OPDRACHTDOEL
Geef de boekbespreking weer van "De auteur is" tot "mei 1996 (datum)" en wissel daarbij "Ministerie van Economische Zaken" in voor "Ministerie van Financiën".

OEFENTEKST
__________
Ga direct naar de content

De neoklassieke benadering als exportartikel

Geplaatst als type:
Geschreven door:
Gepubliceerd om: mei 8 1996

De neoklassieke benadering als exportartikel
Aute ur(s ):
Bergeijk, P.A.G. van (auteur)
De auteur is werkzaam b ij het Ministerie van Economische Zaken. Dit artikel is op persoonlijke titel geschreven.
Ve rs che ne n in:
ESB, 81e jaargang, nr. 4057, pagina 431, 8 mei 1996 (datum)
Rubrie k :
Boekbespreking
Tre fw oord(e n):
chili, economische, orde, boekbesprekingen

Wat hebben de Chileense en de Nederlandse ‘marktmafia’ met elkaar gemeen?
In 1973 maakte een militaire junta onder leiding van Generaal Pinochet een bloedig einde aan het socialistische experiment van de
Chileense president Allende. In de nasleep van de staatsgreep nam een kleine elite van in Chicago opgeleide Chileense economen het
roer van de economische politiek over. Het beleid werd gericht op het rigoureus terugdringen van de rol van de overheid in de
Chileense economie, en wordt wel gezien als een voorloper van de politiek van Thatcher.
De goed gedocumenteerde, uiterst leesbare dissertatie waarop Valdés aan de universiteit van Princeton promoveerde, handelt over de
wetenschappelijke vorming die uiteindelijk bepalend was voor de rol die deze elite van ‘Chicago boys’ kon en wilde spelen ten tijde van
het militaire regime.1 Valdés onderzoekt de overdacht van de ‘neoklassieke ideologie’ en bestudeert de rol die technocratische elites
spelen in maatschappelijke moderniseringsprocessen zonder evenwel te vervallen in voor de hand liggende samenzweringstheorieën.
De Chicago boys in Chili
Het uitzonderlijke verhaal van de Chileense Chicago-revolutie begint in het midden van de jaren vijftig toen het Amerikaanse ministerie
voor ontwikkelingshulp een samenwerkingsovereenkomst financierde tussen de University of Chicago en de Universidad Católica de
Chile. Kernpunten van de overeenkomst waren een professionalisering van de economische faculteit van de Universidad Católica en een
reorganisatie van zijn curriculum, een trainingsprogramma voor Chileense studenten in Chicago en een onderzoeksinstituut dat zich
richtte op de neoklassieke analyse van Latijnsamerikaanse problemen.
__________
RIJEN DATASET
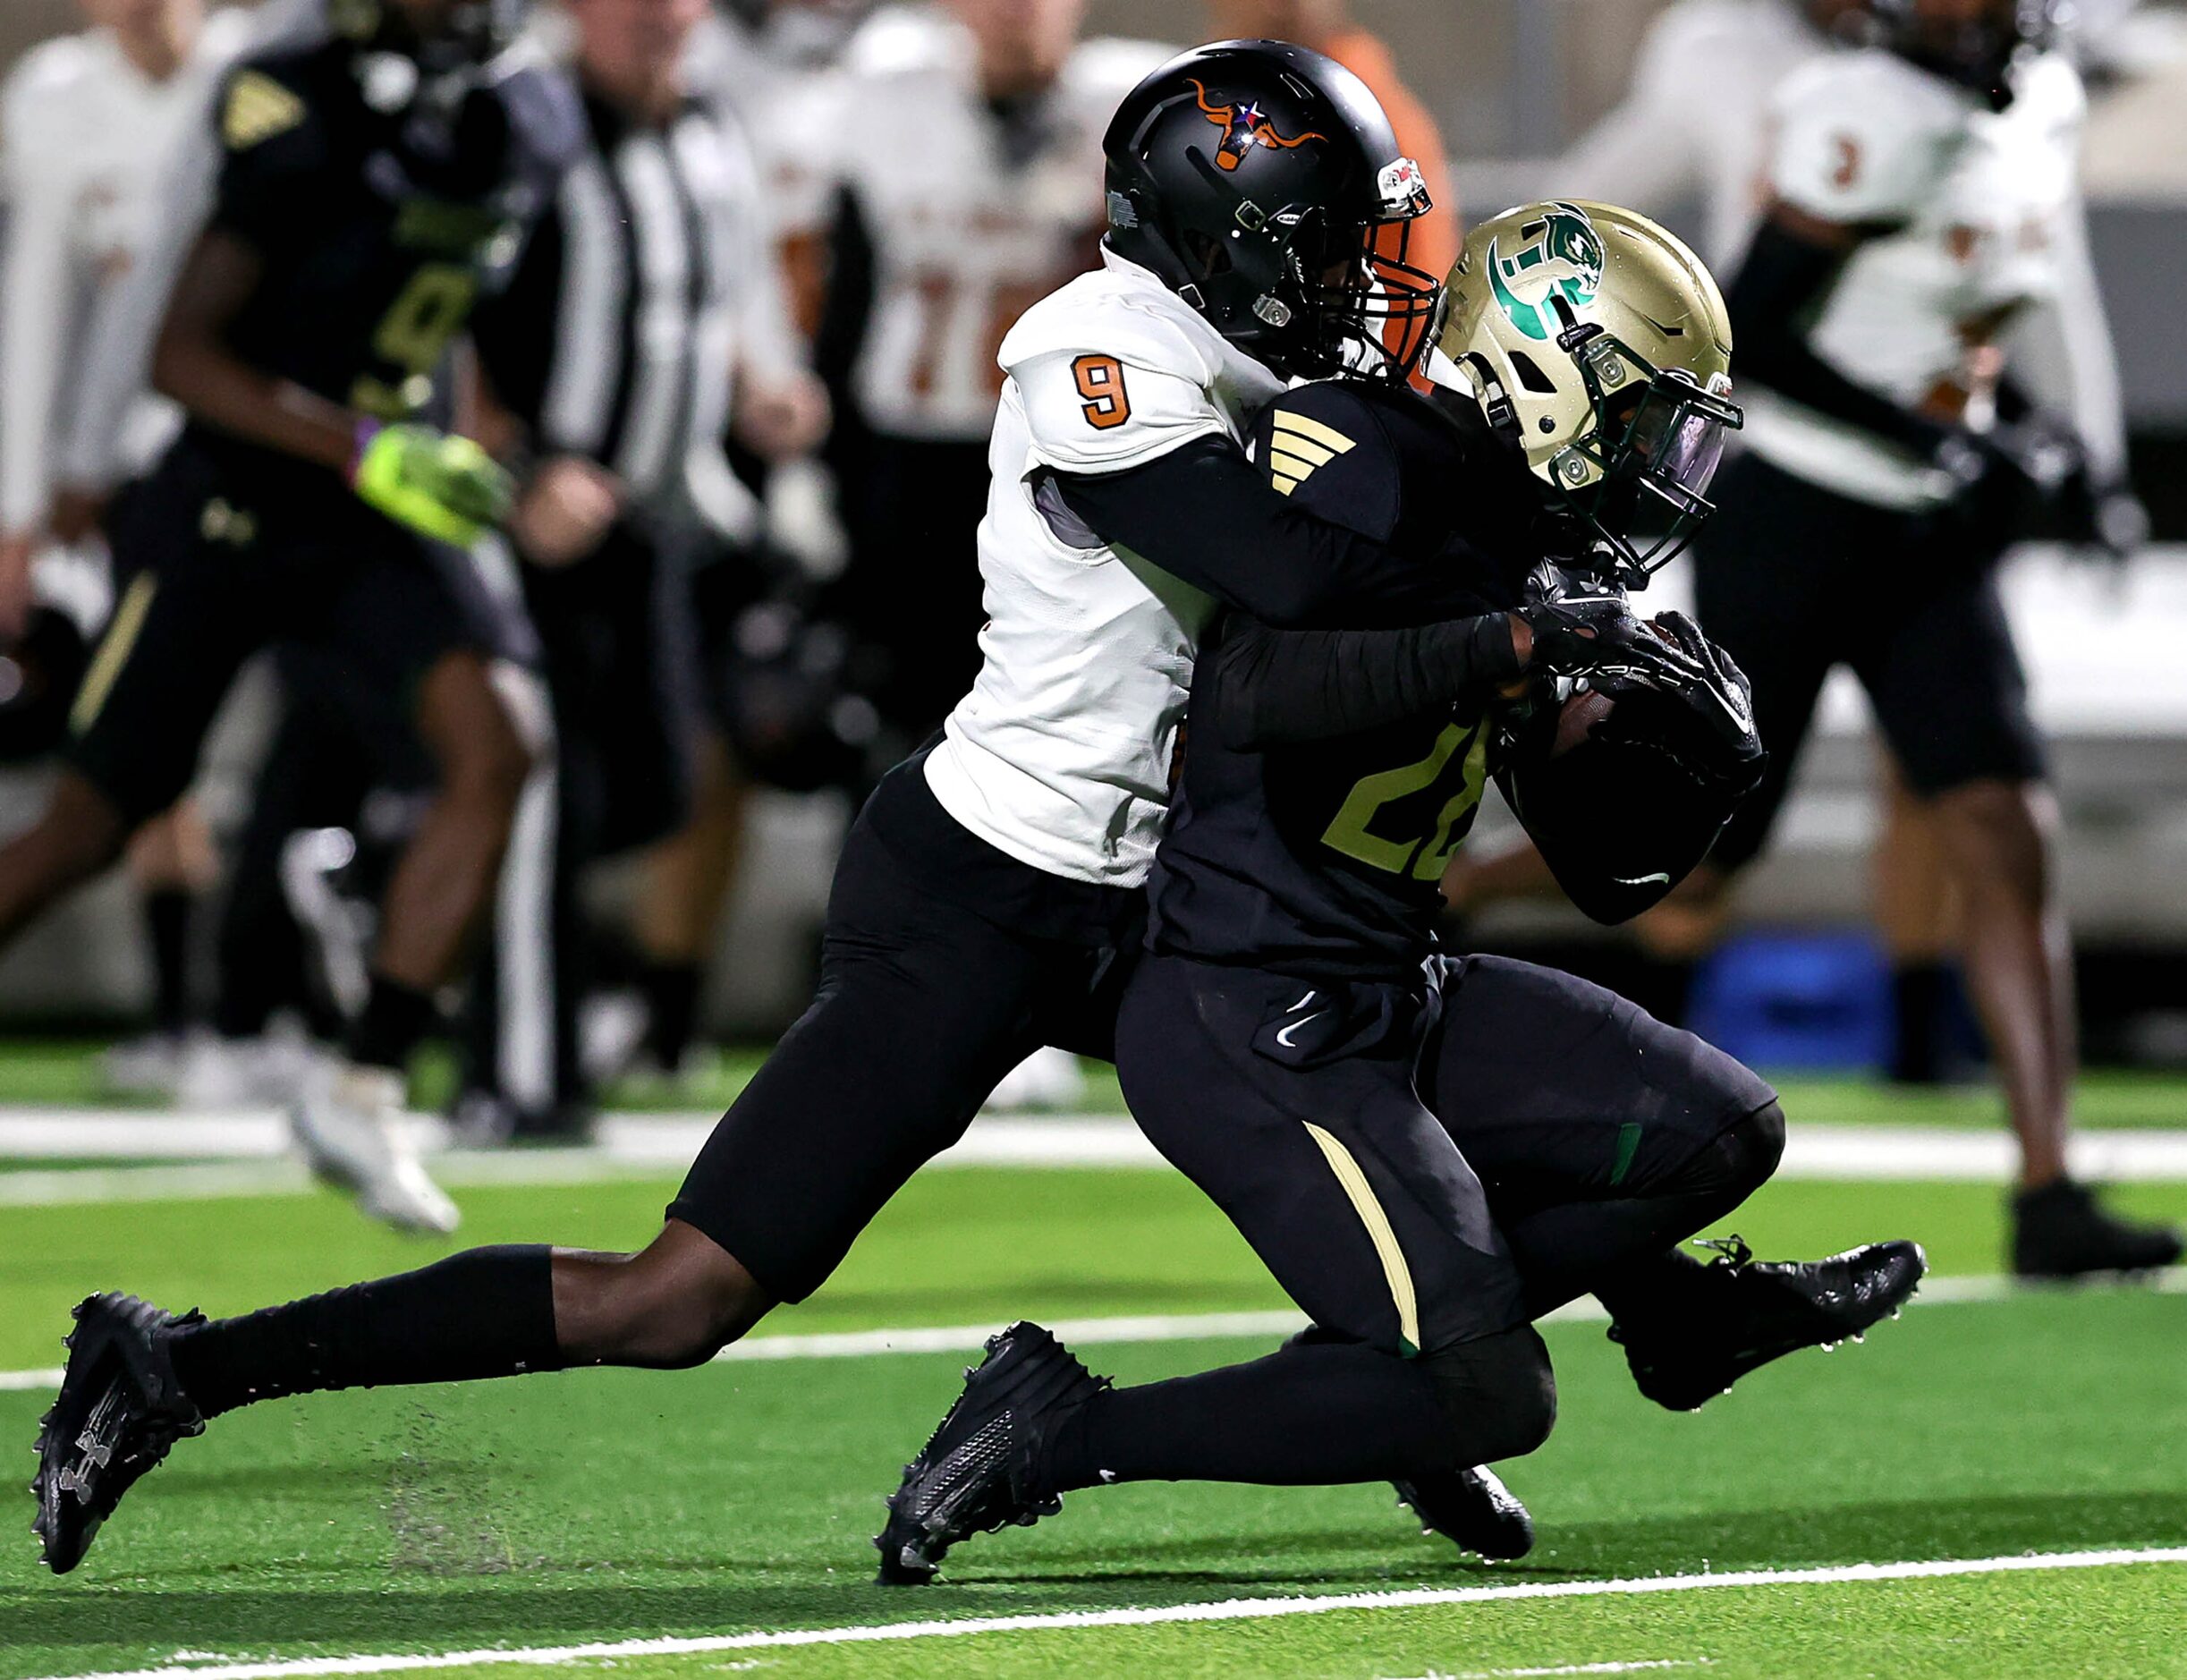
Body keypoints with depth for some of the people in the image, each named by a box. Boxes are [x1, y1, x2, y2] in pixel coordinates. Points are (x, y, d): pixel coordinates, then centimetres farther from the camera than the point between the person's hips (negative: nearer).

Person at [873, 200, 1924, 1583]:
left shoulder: (1547, 558, 13)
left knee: (1720, 1133, 4)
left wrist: (1688, 769, 0)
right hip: (1248, 1034, -9)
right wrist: (1512, 645, -27)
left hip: (1400, 999, 9)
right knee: (1489, 1403, -15)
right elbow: (1264, 693, -32)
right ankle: (1055, 1429, -7)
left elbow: (1612, 880, 20)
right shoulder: (1373, 465, -13)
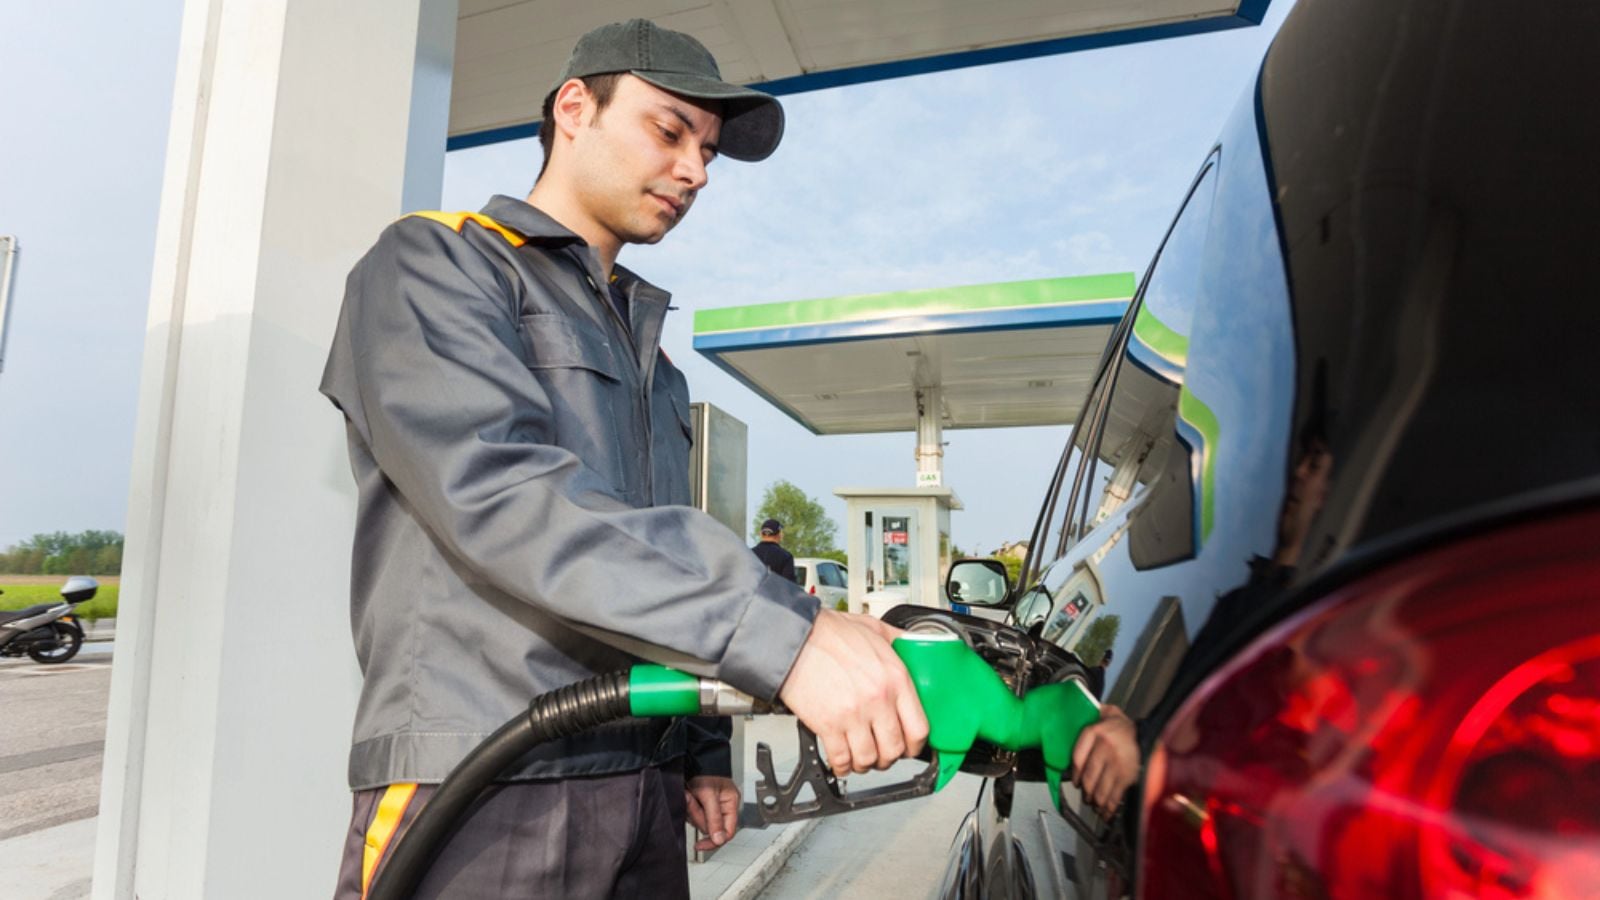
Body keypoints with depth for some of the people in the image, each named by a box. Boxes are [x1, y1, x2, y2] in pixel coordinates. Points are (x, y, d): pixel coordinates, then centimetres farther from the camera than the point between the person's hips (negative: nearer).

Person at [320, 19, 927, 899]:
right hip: (477, 801, -6)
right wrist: (782, 632, -30)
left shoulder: (649, 354, 18)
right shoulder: (433, 264, -4)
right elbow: (497, 491, -22)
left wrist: (703, 752, 13)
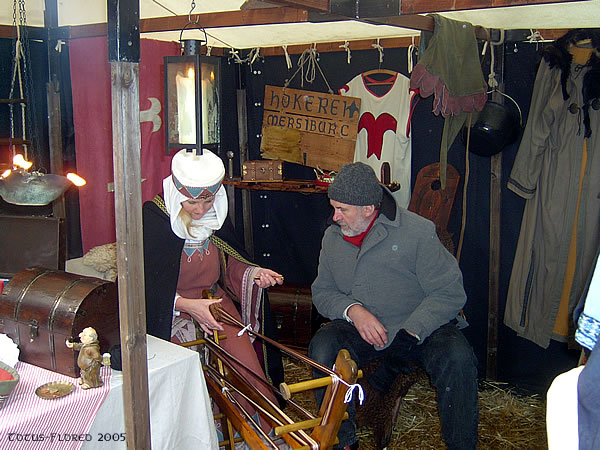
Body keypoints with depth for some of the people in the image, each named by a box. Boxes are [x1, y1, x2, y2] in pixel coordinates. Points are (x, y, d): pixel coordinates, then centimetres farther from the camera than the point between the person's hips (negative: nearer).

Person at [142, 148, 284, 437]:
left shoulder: (217, 216, 3)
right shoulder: (153, 217, -14)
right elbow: (145, 284, -16)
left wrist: (253, 273, -4)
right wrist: (187, 305, -27)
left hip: (214, 301, 4)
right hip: (169, 312, -4)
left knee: (245, 361, -16)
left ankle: (263, 435, -2)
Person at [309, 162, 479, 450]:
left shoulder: (417, 231, -9)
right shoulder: (332, 237, 7)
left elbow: (449, 293, -12)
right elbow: (322, 293, 11)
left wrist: (407, 334, -22)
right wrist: (352, 310, -12)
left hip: (421, 327, -3)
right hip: (358, 329, 3)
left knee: (457, 358, -31)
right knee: (323, 348, -27)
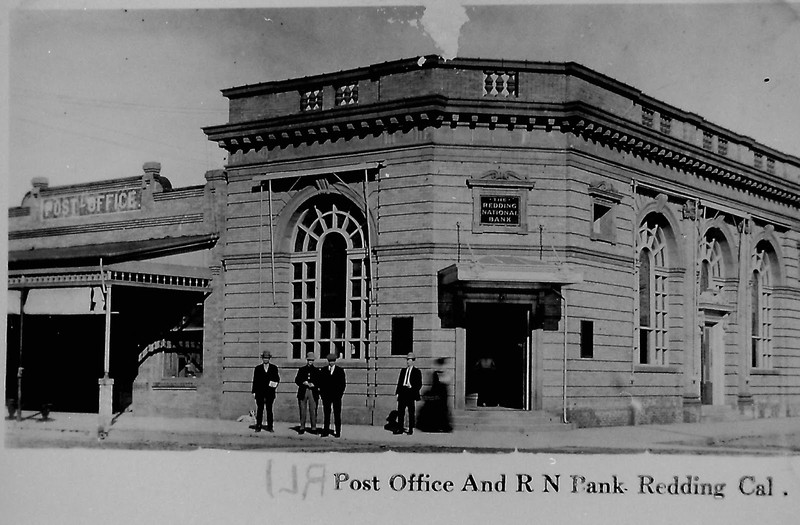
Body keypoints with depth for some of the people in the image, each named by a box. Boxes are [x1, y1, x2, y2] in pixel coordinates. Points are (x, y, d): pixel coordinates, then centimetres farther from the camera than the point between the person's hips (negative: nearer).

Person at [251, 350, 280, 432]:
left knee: (269, 409, 0)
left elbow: (277, 379, 12)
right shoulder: (258, 368, 9)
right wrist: (254, 391, 1)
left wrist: (275, 384, -10)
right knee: (260, 409, 0)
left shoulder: (274, 368, 10)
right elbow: (255, 380, 7)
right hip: (260, 392, 0)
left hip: (270, 392, 0)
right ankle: (258, 427, 3)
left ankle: (269, 427, 4)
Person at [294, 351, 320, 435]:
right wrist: (303, 383, -10)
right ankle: (302, 428, 6)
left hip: (313, 392, -1)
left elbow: (319, 382, 6)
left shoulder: (316, 370, 11)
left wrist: (314, 384, -11)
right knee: (302, 411, 1)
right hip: (303, 392, 1)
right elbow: (297, 380, 6)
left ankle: (313, 428, 0)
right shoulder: (301, 369, 13)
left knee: (313, 411, -4)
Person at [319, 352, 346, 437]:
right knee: (326, 414, 2)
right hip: (326, 396, 2)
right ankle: (326, 431, 6)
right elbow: (320, 382, 10)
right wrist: (322, 393, -1)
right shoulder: (323, 371, 9)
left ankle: (338, 432, 2)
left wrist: (340, 393, -5)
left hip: (336, 396, -1)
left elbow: (343, 383, 4)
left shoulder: (340, 370, 5)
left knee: (337, 414, 0)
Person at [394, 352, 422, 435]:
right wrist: (397, 391, 7)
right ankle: (400, 429, 4)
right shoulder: (403, 370, 17)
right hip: (402, 393, 4)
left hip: (411, 393, -4)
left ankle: (411, 429, 6)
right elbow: (399, 382, 17)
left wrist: (412, 387, -13)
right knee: (400, 411, 1)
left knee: (411, 413, 1)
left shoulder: (417, 371, 4)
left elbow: (419, 384, 1)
__________
RESULTAAT
De auteur is werkzaam b ij het Ministerie van Financiën. Dit artikel is op persoonlijke titel geschreven.
Ve rs che ne n in:
ESB, 81e jaargang, nr. 4057, pagina 431, 8 mei 1996 (datum)